According to a new law, a dentist may independently prescribe and administer to persons aged 3 years or older influenza and COVID-19 vaccines approved or authorized by the Food and Drug Administration in compliance with the individual federal Advisory Committee on Immunization Practices (ACIP) influenza and COVID-19 vaccine recommendations and published by the CDC. The California COVID-19 Vaccination Program has created resources for providers to enroll and administer vaccinations.[14] Additional information about the enrollment process, onboarding and vaccine management, administration and reporting requirements are available at EZIZ’s COVID-19 website. [15]

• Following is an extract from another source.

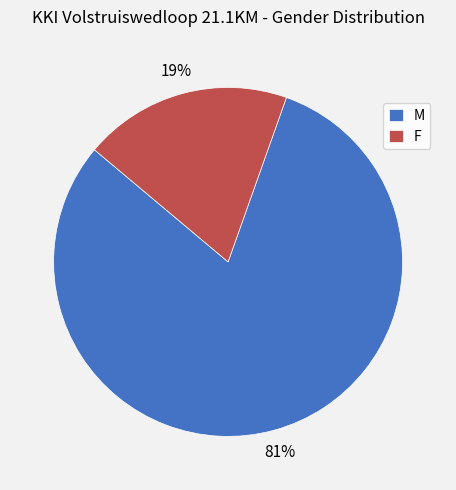

Is the sum of F and M greater than half?

Yes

Oral Health Information for Consumers

California’s local oral health programs have used various materials to educate the public about COVID-19 and oral health, including information for parents about visiting the dental office. The Smile, California campaign has created a flier and video called “What You Should Know About Returning to the Dentist During COVID-19,” which provides helpful information to Medi-Cal beneficiaries about dental visits and a discussion about the availability of video appointments. [16]

Conclusion

During this unprecedented COVID-19 pandemic, the numbers of cases, variants and geographic distribution are constantly changing. In addition, new knowledge about the virus, testing methods, vaccines and therapeutics is also constantly emerging. Governmental agencies and professional organizations update and adjust the recommendations based on the changing nature of the pandemic and provide toolkits to comply with laws and regulations. Therefore, dental practitioners must use current information to update their practices regularly.

REFERENCES

1. Centers for Disease Control and Prevention. Guidance for dental settings. Interim infection prevention and control guidance for dental settings during the coronavirus disease 2019 (COVID-19) pandemic.

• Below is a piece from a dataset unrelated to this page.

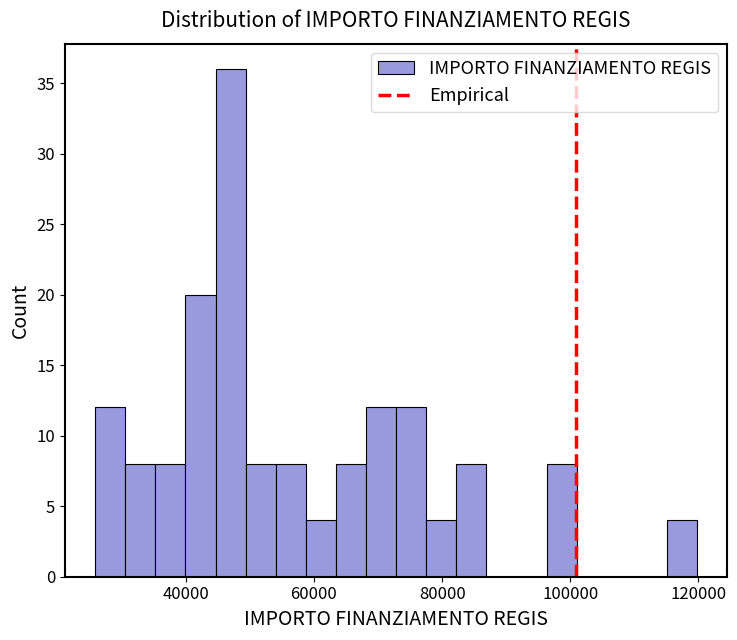

Read against the x-axis, roughly where is the centre of the tallest bar?

46000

2. The invisible barrier: Literacy and its relationship with oral health. A report of a workgroup sponsored by the National Institute of Dental and Craniofacial Research, National Institutes of Health, U.S. Public Health Service, Department of Health and Human Services. J Public Health Dent Summer 2005;65(3):174–82. doi: 10.1111/j.1752-7325.2005. tb02808.x.

3. California Department of Public Health. California Oral Health Plan 2018-2019.

4. California Department of Public Health. Guidance for Resuming Deferred and Preventive Dental Care.

5. California Department of Public Health. California’s commitment to health equity.

6. California Department of Public Health. COVID-19: Case Statistics.

7. Centers for Disease Control and Prevention. The National Institute for Occupational Safety and Health (NIOSH). Hierarchy of Controls.

8. California Code of Regulations. §1005. Minimum Standards for Infection Control.

9. California Code of Regulations. Title 8. § 5193. Bloodborne Pathogens.

10. California Department of Industrial Relations. Cal/OSHA. The California Workplace Guide to Aerosol Transmissible Diseases.

11. California Department of Industrial Relations. Cal/OSHA. COVID-19 prevention emergency temporary standards - fact sheets, model written program and other resources.

12. California Department of Public Health. Let’s get immunity.

13. California Coronavirus COVID-19 Response Toolkit.

14. California Department of Public Health. Training and Resources. Required training for providers in the California COVID-19 vaccination program.

15. California Department of Public Health. COVID-19 vaccination program.

16. Smile, California. Latest news and COVID-19 information.